According to a statement last week from analysts P.A.I.D. Strategies, 68 percent of exchanges are failing to conduct proper identity checks, allowing criminals and politically exposed persons to trade freely and potentially allowing money laundering to take place unchecked.

The research entitled: “The Cryptocurrency Identity Crisis”, commissioned by digital ID verification group Mitek, showed exchanges and wallets were allowing trading without Know Your Customer (KYC) checks, in addition to no ID verification. These actions would breach the EU’s upcoming fifth anti-money laundering directive, AMLD5, which will bring these platforms into line with bank accounts, and demand that checks are carried out on new customers to affirm their identity.

P.A.I.D Strategies said that the surge in initial coin offerings (ICOs) and the volatile price behavior of Bitcoin have resulted in both legal and not so legal crypto trading. Where exchanges and wallets don’t meet upcoming regulatory standards, there would be no audit trail that would help to trace criminal activity, they said, which could lead to irreparable harm to the reputation of these platforms if they are used to launder money.

To sign up to exchanges and wallets which do not perform KYC, customers only need to provide a verified email address and mobile number, both of which are easily obtainable without ID by using any webmail service and a pay-as-you-go mobile phone, the research states.

“Cryptocurrency wallets and exchanges want to enjoy the same trust as the wider traditional financial services, but for this to happen they need to rise above the sometimes-dubious reputation of cryptocurrency’s past and be seen as ‘model citizens’ of the economy,” said John Devlin, Principal Analyst, P.A.ID Strategies in the statement. “Meeting regulatory demands ahead of AMLD5 coming into force could go a long way to changing this sector’s reputation as being something of a ‘wild west’.”

Demonstrating which wallets and exchanges are compliant with these important practices and which are not, the researchers ranked them in the study, giving each an ID Verification Score out of ten.

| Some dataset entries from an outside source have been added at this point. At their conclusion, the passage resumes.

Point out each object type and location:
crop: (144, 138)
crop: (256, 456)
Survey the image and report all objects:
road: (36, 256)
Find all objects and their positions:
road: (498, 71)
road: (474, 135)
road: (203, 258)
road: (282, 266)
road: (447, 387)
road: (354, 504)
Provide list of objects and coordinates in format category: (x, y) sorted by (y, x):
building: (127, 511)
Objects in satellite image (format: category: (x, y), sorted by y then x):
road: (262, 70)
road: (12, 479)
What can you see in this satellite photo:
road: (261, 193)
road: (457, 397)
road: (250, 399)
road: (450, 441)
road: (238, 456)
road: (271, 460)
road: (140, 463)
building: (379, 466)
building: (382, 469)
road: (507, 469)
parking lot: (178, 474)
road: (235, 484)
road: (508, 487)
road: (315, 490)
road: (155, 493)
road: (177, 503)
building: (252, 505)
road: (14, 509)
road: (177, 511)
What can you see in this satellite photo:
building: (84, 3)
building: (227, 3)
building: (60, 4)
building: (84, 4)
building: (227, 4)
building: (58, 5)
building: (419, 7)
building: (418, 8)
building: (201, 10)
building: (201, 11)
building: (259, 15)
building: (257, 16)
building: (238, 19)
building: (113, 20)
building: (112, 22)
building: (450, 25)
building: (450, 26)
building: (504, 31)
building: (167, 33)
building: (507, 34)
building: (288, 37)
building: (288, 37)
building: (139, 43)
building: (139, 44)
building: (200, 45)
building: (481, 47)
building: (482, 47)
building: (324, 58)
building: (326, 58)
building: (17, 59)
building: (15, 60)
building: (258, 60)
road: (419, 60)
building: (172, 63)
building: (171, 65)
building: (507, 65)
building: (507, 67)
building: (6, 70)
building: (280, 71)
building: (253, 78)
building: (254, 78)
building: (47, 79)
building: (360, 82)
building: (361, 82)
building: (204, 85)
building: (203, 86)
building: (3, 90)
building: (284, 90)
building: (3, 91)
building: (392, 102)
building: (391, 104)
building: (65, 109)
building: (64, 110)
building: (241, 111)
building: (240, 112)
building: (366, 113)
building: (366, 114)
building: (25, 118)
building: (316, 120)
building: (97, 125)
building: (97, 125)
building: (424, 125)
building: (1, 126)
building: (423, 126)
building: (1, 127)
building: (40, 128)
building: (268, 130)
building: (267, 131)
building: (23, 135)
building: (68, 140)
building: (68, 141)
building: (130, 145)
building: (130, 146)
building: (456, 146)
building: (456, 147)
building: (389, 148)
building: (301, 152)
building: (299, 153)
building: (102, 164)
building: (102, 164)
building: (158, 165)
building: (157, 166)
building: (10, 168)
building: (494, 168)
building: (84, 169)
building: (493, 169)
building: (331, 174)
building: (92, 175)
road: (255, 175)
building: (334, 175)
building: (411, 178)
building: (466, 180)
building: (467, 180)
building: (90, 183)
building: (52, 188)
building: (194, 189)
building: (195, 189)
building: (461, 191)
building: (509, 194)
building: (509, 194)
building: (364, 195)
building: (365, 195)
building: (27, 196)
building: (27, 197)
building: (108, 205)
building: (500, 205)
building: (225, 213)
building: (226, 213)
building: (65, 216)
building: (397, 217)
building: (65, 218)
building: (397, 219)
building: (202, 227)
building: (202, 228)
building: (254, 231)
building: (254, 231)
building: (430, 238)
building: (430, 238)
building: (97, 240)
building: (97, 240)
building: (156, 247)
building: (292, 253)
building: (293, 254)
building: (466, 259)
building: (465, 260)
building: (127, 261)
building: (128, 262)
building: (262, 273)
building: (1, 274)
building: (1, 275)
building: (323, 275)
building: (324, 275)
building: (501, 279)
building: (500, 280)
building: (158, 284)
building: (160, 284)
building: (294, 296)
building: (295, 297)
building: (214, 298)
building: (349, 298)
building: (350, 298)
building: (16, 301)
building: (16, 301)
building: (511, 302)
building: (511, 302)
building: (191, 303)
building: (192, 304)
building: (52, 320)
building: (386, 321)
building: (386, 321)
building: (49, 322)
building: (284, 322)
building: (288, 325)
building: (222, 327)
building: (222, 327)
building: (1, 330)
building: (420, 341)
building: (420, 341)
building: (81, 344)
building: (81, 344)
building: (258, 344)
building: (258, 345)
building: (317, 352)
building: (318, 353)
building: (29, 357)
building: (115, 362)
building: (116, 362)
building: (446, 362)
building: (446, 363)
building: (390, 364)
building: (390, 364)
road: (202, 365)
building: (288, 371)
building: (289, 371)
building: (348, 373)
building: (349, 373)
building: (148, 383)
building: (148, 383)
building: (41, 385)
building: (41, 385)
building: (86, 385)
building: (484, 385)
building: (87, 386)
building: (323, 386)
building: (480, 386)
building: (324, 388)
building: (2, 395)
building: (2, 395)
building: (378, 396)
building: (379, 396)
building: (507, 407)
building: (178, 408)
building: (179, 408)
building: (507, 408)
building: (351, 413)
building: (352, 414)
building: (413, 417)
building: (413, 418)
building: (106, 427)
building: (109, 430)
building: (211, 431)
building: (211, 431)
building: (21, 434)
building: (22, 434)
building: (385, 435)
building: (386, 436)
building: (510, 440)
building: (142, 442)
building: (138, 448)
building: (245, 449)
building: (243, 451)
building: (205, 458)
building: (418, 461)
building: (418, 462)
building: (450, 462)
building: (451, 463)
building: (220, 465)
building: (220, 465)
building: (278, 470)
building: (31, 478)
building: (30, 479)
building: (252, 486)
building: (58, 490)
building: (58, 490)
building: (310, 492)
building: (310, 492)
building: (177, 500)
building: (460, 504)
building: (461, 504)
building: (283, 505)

Coinbase, Gemini, Poloniex and itBit were the exchange leaders with nine points, while wallets Luno and Bonpay scored highly (eight points). The weakest wallets surveyed were Bitwala (three out of ten) and SpectroCoin (two out of ten) and Indacoin was the lowest ranked exchange (two points).

“Wallets and exchanges want to change perceptions of lawlessness and it’s a relatively straightforward fix. Identity verification processes can be—if implemented correctly—simple for the customer and no barrier to signing up,” said Kalle Marsal, COO, Mitek. “By incorporating systems that are just as future-looking as cryptocurrency itself, exchanges and wallets can be both competitive and compliant with regulatory demands.”